**Extrait du document**.
-=-=-=-=-

À priori, la situation au Moyen-Orient, et surtout, aux Émirats arabes unis et au Qatar, est loin de ressembler à une crise. Le terme, employé avec insistance par des médias internationaux pour décrire la situation actuelle, peut d'ailleurs paraître trop fort. Dubaï est toujours prisée par les expats. Mais les données sur le long terme montrent un changement progressif. Décryptage.
Ces expats qui quittent le Qatar et les Émirats arabes unis
Aux Émirats arabes unis (EAU), Dubaï, la ville-star de l'émirat éponyme, attire un peu moins. Certes, on est loin des 40 000 habitants des années 60. Dubaï a même fait parler d'elle aux premiers mois de la pandémie ; là-bas, « on continuait de vivre » quand les autres villes étaient à l'arrêt. Les influenceurs vantent ses mérites. Les investisseurs et créateurs d'entreprise profitent de son cadre fiscal. Dubaï rattrape rapidement ses 8,4 % de baisse de la population étrangère (en 2020). Dès la réouverture des frontières en 2020, les expats reviennent : + 100 000 entre fin 2020 et avril 2022. La ville vient alors de passer la barre des 3,5 millions d'habitants, et compte bien atteindre les 5,8 millions de résidents d'ici 2040.
Tous ces bons chiffres masqueraient presque que l'explosion démographique constatée en 2018 n'est plus. La population dubaïote augmente, mais moins. Entre 2012 et 2018, on compte 700 000 habitants, majoritairement étrangers. Depuis 2018, on compte « à peine » +300 000 habitants, avec toujours une majorité d'expats. La crise immobilière est passée par là. Certains expats regrettent « le temps d'avant » où leur salaire leur permettait de vivre décemment à Dubaï. Aujourd'hui, le coût de la vie explose, poussé par les grosses fortunes. Dubaï s'embourgeoise et perd une partie de sa population étrangère.
La qatarisation des emplois pousse-t-elle les expats vers la sortie ?
Au Qatar aussi, la croissance démographique ralentit. Entre 2012 et 2018, la population passe de 1,9 à 2,8 millions d'habitants. Les 6 années suivantes voient un net tassement de la croissance, avec seulement 200 000 habitants supplémentaires. Certes, au Qatar comme à Dubaï, le ralentissement s'explique en partie par la crise sanitaire. Mais dans les deux cas, les frontières ont rouvert assez rapidement.
Selon les analystes, la baisse de la croissance démographique au Qatar serait en partie due à la qatarisation des emplois. Comme le Koweït, l'Arabie saoudite, Oman, le Bahreïn et les EAU, le Qatar promeut la nationalisation des emplois. La politique, en lien avec la stratégie socio-économique de l'État, vise à favoriser l'emploi des locaux sur celui des étrangers. Le Koweït est connu pour avoir accéléré le processus. Le Qatar lui emboite le pas. Confère la récompense décernée à la Banque islamique qatarie (Qatar Islamic Bank) le 7 septembre. Le ministère qatari du Travail profite d'une cérémonie organisée par le Conseil de coopération du Golfe (CCG) portant justement sur le travail pour récompenser les progrès de la banque en matière de nationalisation des emplois.

-=-=-=-=-

**Informations extraites**.
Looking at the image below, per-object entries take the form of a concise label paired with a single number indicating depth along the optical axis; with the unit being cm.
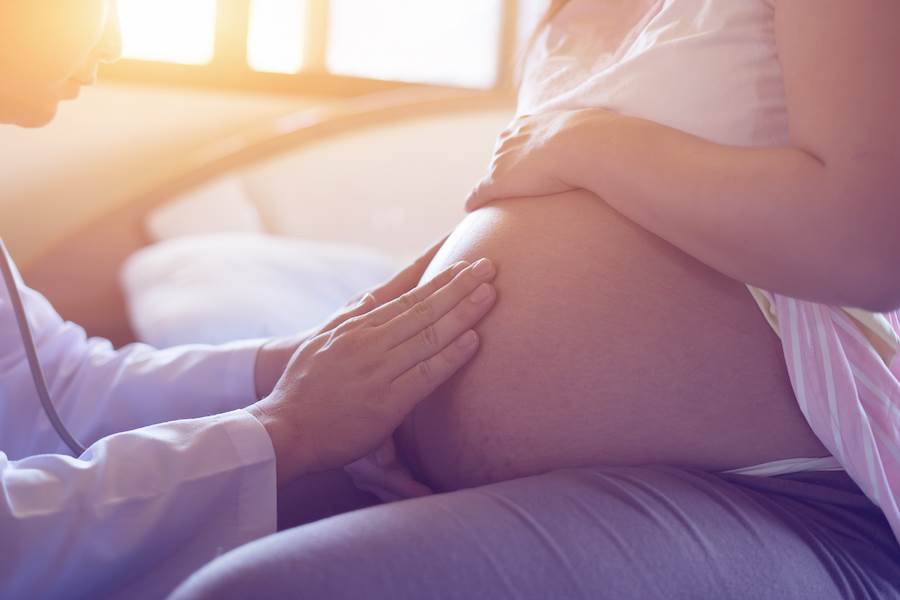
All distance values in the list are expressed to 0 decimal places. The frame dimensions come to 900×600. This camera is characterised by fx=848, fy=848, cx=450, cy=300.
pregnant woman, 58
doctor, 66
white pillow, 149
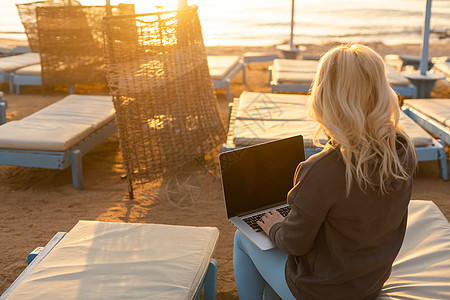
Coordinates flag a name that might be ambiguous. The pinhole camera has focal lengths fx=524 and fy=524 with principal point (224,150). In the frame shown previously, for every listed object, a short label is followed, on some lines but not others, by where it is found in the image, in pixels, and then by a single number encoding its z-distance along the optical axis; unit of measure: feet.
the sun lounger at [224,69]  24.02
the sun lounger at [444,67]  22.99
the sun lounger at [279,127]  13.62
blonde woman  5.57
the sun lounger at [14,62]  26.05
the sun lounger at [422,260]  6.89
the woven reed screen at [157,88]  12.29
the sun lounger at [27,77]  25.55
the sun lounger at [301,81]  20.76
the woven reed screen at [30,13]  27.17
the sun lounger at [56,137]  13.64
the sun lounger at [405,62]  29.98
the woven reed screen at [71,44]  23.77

-=-=-=-=-

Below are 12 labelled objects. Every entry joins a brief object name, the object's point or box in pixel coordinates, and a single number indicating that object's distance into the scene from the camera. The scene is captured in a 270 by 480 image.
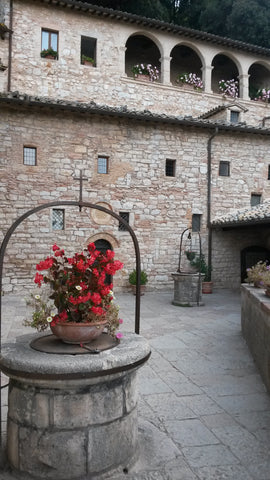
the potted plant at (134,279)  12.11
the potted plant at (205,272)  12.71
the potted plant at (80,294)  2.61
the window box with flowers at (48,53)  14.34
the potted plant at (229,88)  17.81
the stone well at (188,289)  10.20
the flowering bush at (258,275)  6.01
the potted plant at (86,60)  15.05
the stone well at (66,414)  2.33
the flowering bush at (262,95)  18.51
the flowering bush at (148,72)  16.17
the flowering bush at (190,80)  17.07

-=-=-=-=-

**Tâches à réaliser**.
1. Selon l'extrait du document, combien de résidents Dubaï compte-t-elle atteindre d'ici 2040 ?
2. Comment traduire en anglais la phrase « Dubaï s'embourgeoise et perd une partie de sa population étrangère. » tirée de l'extrait du document ?

**Solutions proposées**.
1. 5,8 millions de résidents.

2. Dubai is becoming gentrified and losing part of its foreign population.